▸ **WORK REQUIRED**
Restate word for word the lines of the data below, from the first through the one that has "Page size: 2000x1126.".

Document structure recognition data
Segment Open

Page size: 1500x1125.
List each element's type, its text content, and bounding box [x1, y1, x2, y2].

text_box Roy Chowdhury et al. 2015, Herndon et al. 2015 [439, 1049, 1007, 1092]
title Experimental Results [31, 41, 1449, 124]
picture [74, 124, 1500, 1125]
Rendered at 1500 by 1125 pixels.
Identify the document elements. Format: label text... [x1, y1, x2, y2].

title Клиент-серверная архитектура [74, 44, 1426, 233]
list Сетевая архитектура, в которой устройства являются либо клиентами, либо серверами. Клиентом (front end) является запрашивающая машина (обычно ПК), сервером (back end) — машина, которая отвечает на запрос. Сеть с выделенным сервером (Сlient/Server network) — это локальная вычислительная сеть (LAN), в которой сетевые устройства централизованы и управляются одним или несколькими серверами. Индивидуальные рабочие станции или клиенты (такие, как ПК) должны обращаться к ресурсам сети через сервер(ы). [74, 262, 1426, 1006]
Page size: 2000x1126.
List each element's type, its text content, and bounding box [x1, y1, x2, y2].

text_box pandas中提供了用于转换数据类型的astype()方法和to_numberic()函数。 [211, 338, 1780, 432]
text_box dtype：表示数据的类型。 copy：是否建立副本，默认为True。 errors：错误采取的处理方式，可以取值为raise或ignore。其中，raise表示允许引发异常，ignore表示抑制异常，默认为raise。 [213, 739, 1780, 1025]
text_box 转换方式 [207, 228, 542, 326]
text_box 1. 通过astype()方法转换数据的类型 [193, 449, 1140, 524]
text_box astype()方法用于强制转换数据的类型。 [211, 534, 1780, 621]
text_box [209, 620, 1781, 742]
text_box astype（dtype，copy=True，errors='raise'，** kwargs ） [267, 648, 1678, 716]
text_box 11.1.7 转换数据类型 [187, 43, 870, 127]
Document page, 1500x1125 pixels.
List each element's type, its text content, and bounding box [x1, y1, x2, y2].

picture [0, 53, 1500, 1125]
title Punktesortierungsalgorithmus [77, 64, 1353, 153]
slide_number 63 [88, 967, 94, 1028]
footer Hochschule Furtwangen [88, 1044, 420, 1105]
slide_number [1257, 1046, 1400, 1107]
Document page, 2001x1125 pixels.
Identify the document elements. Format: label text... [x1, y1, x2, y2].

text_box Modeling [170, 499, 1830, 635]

Segment Closed

▸ **WORKED SOLUTION**
Page size: 1500x1125.
List each element's type, its text content, and bounding box [x1, y1, x2, y2].

text_box Roy Chowdhury et al. 2015, Herndon et al. 2015 [439, 1049, 1007, 1092]
title Experimental Results [31, 41, 1449, 124]
picture [74, 124, 1500, 1125]
Rendered at 1500 by 1125 pixels.
Identify the document elements. Format: label text... [x1, y1, x2, y2].

title Клиент-серверная архитектура [74, 44, 1426, 233]
list Сетевая архитектура, в которой устройства являются либо клиентами, либо серверами. Клиентом (front end) является запрашивающая машина (обычно ПК), сервером (back end) — машина, которая отвечает на запрос. Сеть с выделенным сервером (Сlient/Server network) — это локальная вычислительная сеть (LAN), в которой сетевые устройства централизованы и управляются одним или несколькими серверами. Индивидуальные рабочие станции или клиенты (такие, как ПК) должны обращаться к ресурсам сети через сервер(ы). [74, 262, 1426, 1006]
Page size: 2000x1126.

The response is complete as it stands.